Lowering an index (converting a contravariant index to a covariant one) using \(g_{ij}\): Given a contravariant vector with components \(V^j\), we can obtain its associated covariant components \(V_i\) by contracting with the metric tensor:
\[V_i = g_{ij} V^j\]This effectively maps a vector in \(V\) to a unique covector in \(V^\ast\).
Raising an index (converting a covariant index to a contravariant one) using \(g^{ij}\): Given a covariant vector with components \(W_j\), we can obtain its associated contravariant components \(W^i\) by contracting with the inverse metric tensor:
\[W^i = g^{ij} W_j\]This maps a covector in \(V^\ast\) to a unique vector in \(V\).
This process can be applied to any index of a general tensor. For example, to lower the first (contravariant) index of a (2,1)-tensor \(T^{ik}_l\):
\[S_{mk}^{\ \ l} = g_{mi} T^{ik}_l\]The new tensor \(S\) is now a (1,2)-tensor. (The dots are sometimes used to keep track of the original position of indices, though often omitted if clear from context).

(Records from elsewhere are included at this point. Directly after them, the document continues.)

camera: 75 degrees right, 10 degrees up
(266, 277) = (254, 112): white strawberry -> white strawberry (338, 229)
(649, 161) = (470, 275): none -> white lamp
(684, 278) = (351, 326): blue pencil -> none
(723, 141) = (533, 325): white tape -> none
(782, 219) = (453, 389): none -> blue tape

Why the Distinction Between Upper and Lower Indices Matters
In Euclidean space when using Cartesian coordinates, the metric tensor is \(g_{ij} = \delta_{ij}\). In this specific case: \(V_i = \delta_{ij} V^j = V^i\) Numerically, the contravariant and covariant components of a vector are identical. This is why in many elementary physics and engineering courses using Cartesian coordinates, the distinction between upper and lower indices (and thus between vectors and covectors) is often not emphasized.

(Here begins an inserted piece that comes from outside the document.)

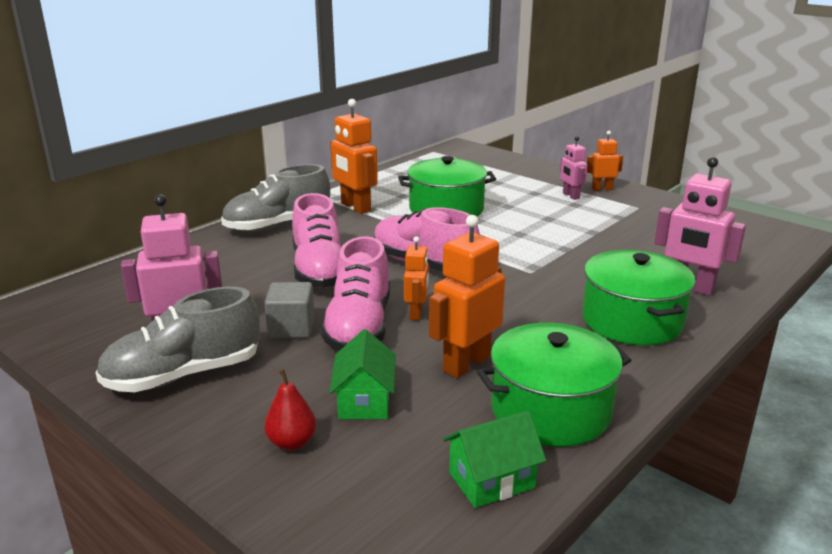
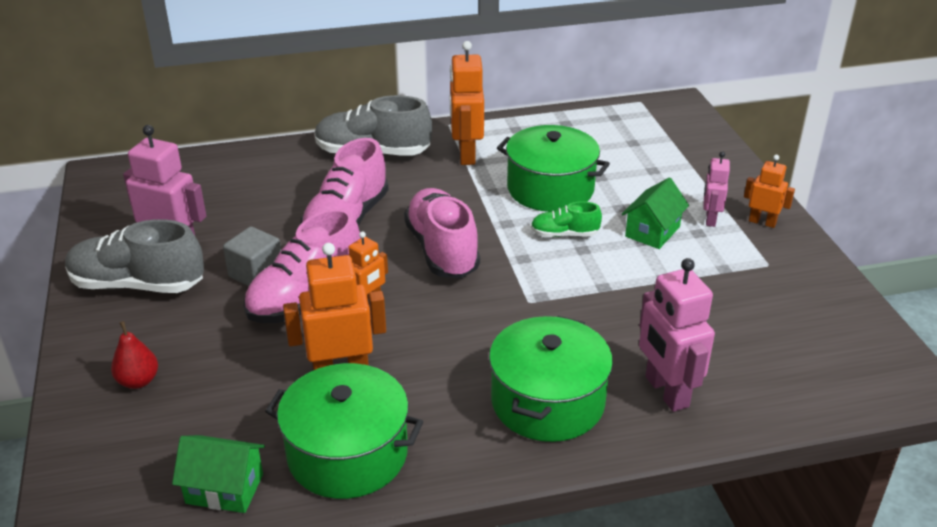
camera: 35 degrees right, 10 degrees up
(364, 401) = (225, 371): green house -> green house (652, 231)
(495, 230) = (564, 234): none -> green shoe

However, as soon as you move to:
- Curvilinear coordinates (like polar, spherical, cylindrical) even in flat Euclidean space.
- Curved spaces/manifolds (as in General Relativity, or the parameter manifolds in Information Geometry relevant to ML).

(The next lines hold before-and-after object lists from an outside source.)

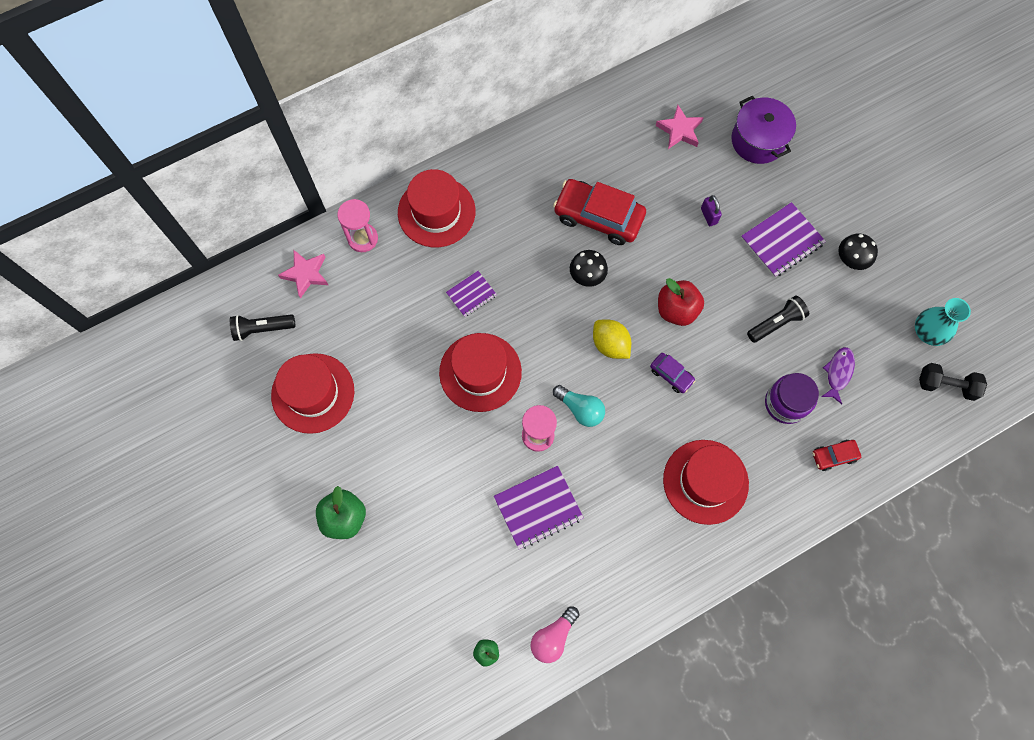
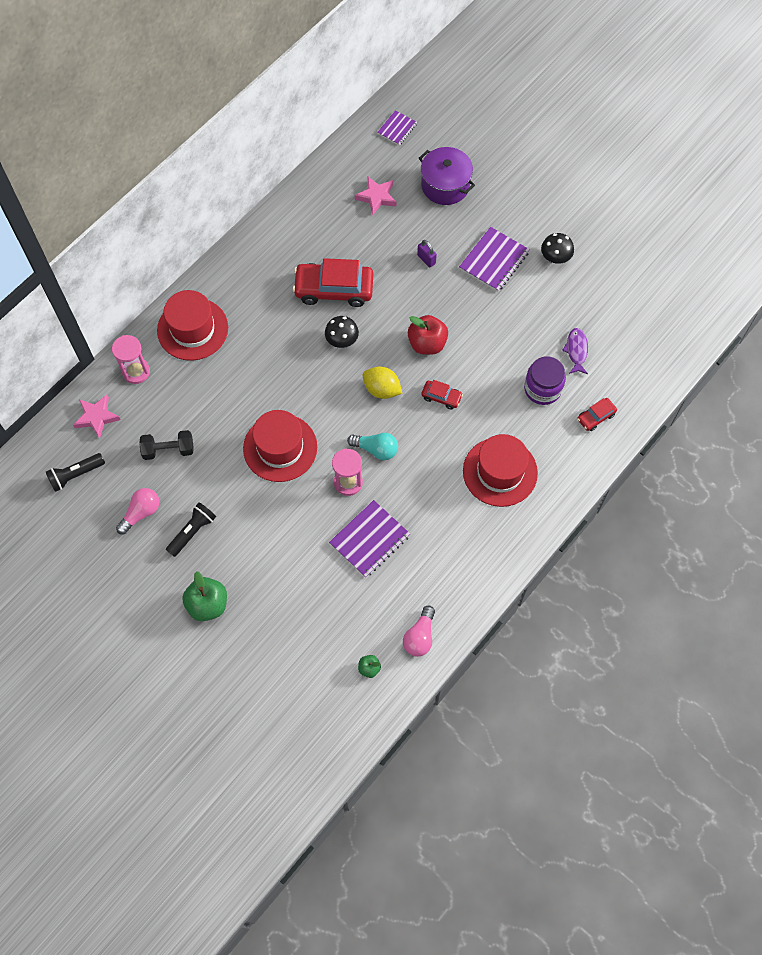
camera: 20 degrees left, 5 degrees down
(313, 393) = (141, 513): red hat -> pink light bulb
(471, 294) = (248, 387): purple notebook -> purple notebook (397, 129)
(671, 375) = (441, 397): purple car -> red car
(776, 323) = (512, 327): black flashlight -> black flashlight (192, 531)
(928, 332) = (636, 295): turquoise vase -> none
(946, 385) = (665, 332): black dumbbell -> black dumbbell (168, 450)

Then \(g_{ij} \neq \delta_{ij}\) in general, and \(g_{ij}\) may not even be constant. In these scenarios, \(V^i\) and \(V_i\) will have different numerical values and represent distinct (though related) aspects of the underlying geometric object. The distinction becomes absolutely crucial for correct calculations and conceptual understanding. For example, the gradient of a function is naturally a covariant vector, while a direction of movement might be a contravariant vector. The metric tensor is what allows us to relate them.
This concludes Part 2. We’ve established that the transformation properties under coordinate changes are what define tensors, differentiated between covariant and contravariant behavior by examining basis transformations, and introduced the metric tensor as the tool for defining geometry and relating covariant and contravariant quantities.
In Part 3, we will build upon this foundation to discuss how to differentiate tensors in a way that respects their tensorial nature, leading to the concept of the covariant derivative.